Se decía que el corporativo estaba a punto de cambiar de manos.
El legendario señor Villar había quedado lisiado y estaba a punto de ser destituido para que el actual señor Villar tomara el control.
Ese rumor lo habían oído casi todos los empleados nuevos, incluyéndola a ella.
Eso significaba que el hombre que tenía delante era, muy probablemente, el antiguo presidente a punto de caer en desgracia.
Había que admitir que, incluso en una silla de ruedas, el primogénito de la familia Villar desprendía un aire de nobleza único. No era de extrañar que en su día hubiera sido una figura tan destacada en el mundo de los negocios.

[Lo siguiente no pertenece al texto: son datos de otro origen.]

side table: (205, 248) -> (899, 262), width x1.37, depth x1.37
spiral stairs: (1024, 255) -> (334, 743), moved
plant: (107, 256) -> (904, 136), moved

Pero era una lástima. Por muy brillante que hubiera sido, ahora este señor Villar no era más que un lisiado que, según se decía, también había perdido la capacidad de tener hijos.
Mantuvo su sonrisa profesional y, con un tono formal, dijo:
—Disculpe, acabo de empezar y no estoy al tanto de todos los detalles de la empresa. Simplemente, el gerente de recursos humanos nos indicó claramente que nuestro presidente es Álvaro.
Manuel soltó una risa fría.
—Apenas ha pasado un mes y Álvaro ya planea adueñarse del corporativo.
El rostro de Higinio permaneció impasible.
—De verdad que no me atrevo a dejarlos pasar sin autorización —continuó la recepcionista—. ¿Por qué no esperan en la sala de descanso de aquí abajo? En cuanto el señor Villar termine su junta, le avisaré.
Manuel volvió a reír con desdén.
—¿Esperar? Ja. En este corporativo, los demás esperan al joven amo, no al revés. ¡Vaya aires se da Álvaro! Llámale ahora mismo y dile que baje a recibirnos.
—Solo puedo intentarlo —dijo la recepcionista, cediendo ante la insistencia. Se dio la vuelta y, desde la recepción, marcó el número de Álvaro.
Esta vez, Álvaro no colgó. La llamada fue contestada.
Higinio recordó cómo Álvaro le había colgado casi al instante y sonrió en silencio. Una frialdad se instaló en su mirada. A decir verdad, Álvaro era demasiado impaciente y ansioso por el poder.
—Señor Villar, disculpe, hay un caballero en silla de ruedas aquí abajo que desea verlo. Pide que baje de inmediato… ¿La junta no ha terminado? ¿Falta media hora? ¿Le digo que espere? De acuerdo… Entendido.
Tras colgar, la recepcionista se disculpó de nuevo con Higinio y Manuel.